The temperatures have seemed to run hot because what I thought would take several hours to do was done in much less time. Do I need to adjust all vents or just maybe 1 or 2 to maintain the proper temperature. I've also posted some questions with the TVWBB previously. Any assistance is very appreciated.

For the first dozen smokes or so a WSM may run hot and a bit erratically. The coating of soot and or grease needs to build up on the inside and seal little leaks and cut down on reflected heat. Give it a few more smokes and it'll fall in line.

Welcome aboard!
Basic set up and temp controll for WSM's:
  • Fill ring either 1/2 full for all the way full with unlit charcoal. 1/2 ring for smokes of 8 hrs. or less full ring for longer smokes. You can bury a few fist sized chunks of wood in the charcoal as well if you wish.
  • Light 1/2 a chimney of charcoal and let it get FULLY lit, then dump it in the middle of your unlit charcoal. I use big tongs to shift it into a little pile if needed.
  • Wait 5 minutes, assemble the smoker with all vents 100% open and no water in the pan.
  • Wait for the lid therm to come up to 200°, fill the water pan with HOT water, put the lid back on and wait for it to come back up to 200°. This is where I like to add 3 or 4 fist sized chunks of wood, lets them get up to temp and past the billowy smoke stage before adding the meat.
  • At 2nd 200° mark fully close two of the bottom dampers, let the temps come up to about 10° bellow your target temp, then adjust the 3rd damper to 50%-75% closed. Wait 10 minutes, watching temp guage carfully, if it is climbing to fast close the vent another 10%-20%, repeat as needed.
  • When you are steady at your target temp put the meat on close it up. Check therm after 10 minutes and adjust that 3rd vent if needed. You should be able to cruise at a given temp with little to no input from you for the entire smoke.
  • Side note - DON'T PEEK! When you lift the lid to spritz, mop, peek, tweak, whatever, it dumps your temps, but it also stokes your fuel by giving it a big input of air. This can lead to rollercoaster temps.
Now since your WSM is new it will burn hotter for the first dozen smokes or so. So you will need to damp it down sooner and may even have to close the 3rd vent entirely, the top vent will always stay 100% open. Once you get it running at a steady temp. make note of your vent positions and you will be able to dial it in much faster on your next smoke.
How low a temperature are you targeting?  I've never had problems with 225* in my 18.5" model. 

The next question would be have you verified the accuracy of the thermometer being used?
Hi all- I just got my 18" wsm last week. I have done 4 smokes on it so far(2 practice
/break ins and 2 food smokes). I am also have a bit of difficulty dialling in a good solid temp for a steady amount of time.

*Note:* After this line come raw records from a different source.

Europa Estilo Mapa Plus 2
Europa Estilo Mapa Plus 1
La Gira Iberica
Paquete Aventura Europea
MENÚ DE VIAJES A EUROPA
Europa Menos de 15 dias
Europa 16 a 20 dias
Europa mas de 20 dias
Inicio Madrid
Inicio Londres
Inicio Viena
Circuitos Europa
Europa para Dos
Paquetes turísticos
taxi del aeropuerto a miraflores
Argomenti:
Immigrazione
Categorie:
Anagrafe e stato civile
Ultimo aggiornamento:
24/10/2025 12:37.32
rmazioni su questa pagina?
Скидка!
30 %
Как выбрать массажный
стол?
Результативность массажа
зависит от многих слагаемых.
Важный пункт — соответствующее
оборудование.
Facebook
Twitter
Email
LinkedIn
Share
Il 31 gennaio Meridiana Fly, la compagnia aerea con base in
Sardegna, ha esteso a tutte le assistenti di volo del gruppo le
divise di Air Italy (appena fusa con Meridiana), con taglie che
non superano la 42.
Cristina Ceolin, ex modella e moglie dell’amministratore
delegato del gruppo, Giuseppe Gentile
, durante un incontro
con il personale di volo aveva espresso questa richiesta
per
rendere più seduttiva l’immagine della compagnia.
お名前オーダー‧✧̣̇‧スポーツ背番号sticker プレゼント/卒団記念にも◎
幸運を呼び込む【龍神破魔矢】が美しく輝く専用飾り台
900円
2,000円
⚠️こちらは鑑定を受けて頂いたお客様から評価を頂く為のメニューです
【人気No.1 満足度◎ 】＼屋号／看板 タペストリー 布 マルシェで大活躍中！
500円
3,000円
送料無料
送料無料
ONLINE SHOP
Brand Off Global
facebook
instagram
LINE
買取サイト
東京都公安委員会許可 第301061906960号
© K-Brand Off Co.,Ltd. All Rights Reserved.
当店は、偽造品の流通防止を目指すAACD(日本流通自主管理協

Rodriguez- I have done the minion method twice like to have described it. Do you find with only leaving one bottom vent open that the charcoal only burns on the side with the open vent?
I've been trying to maintain a 225 deg temp. The smoker would seem to increase and decrease depending how I set the lower vents. I have a Maverick ET-732 and have checked temp also using a Thermoworks Thermapen. I have only performed a half dozen smokes so far. I suspect from other responses that I need to do many more to get the build up on the inside of the smoker to help get my desired temp. I will trying using primarily 1 vent to control the temp. Any other suggestions are greatly appreciated.

Thanks for the various suggestions Johnny. I will try these out. I guess I'm a little inpatient thinking after a few smokes that my WSM would be ready to go. I do understand that it is going to require more. The temps did not seem to hold very long. Is it best to leave two of the bottom vents closed and leave the other one partially open? Thanks again for your suggestions.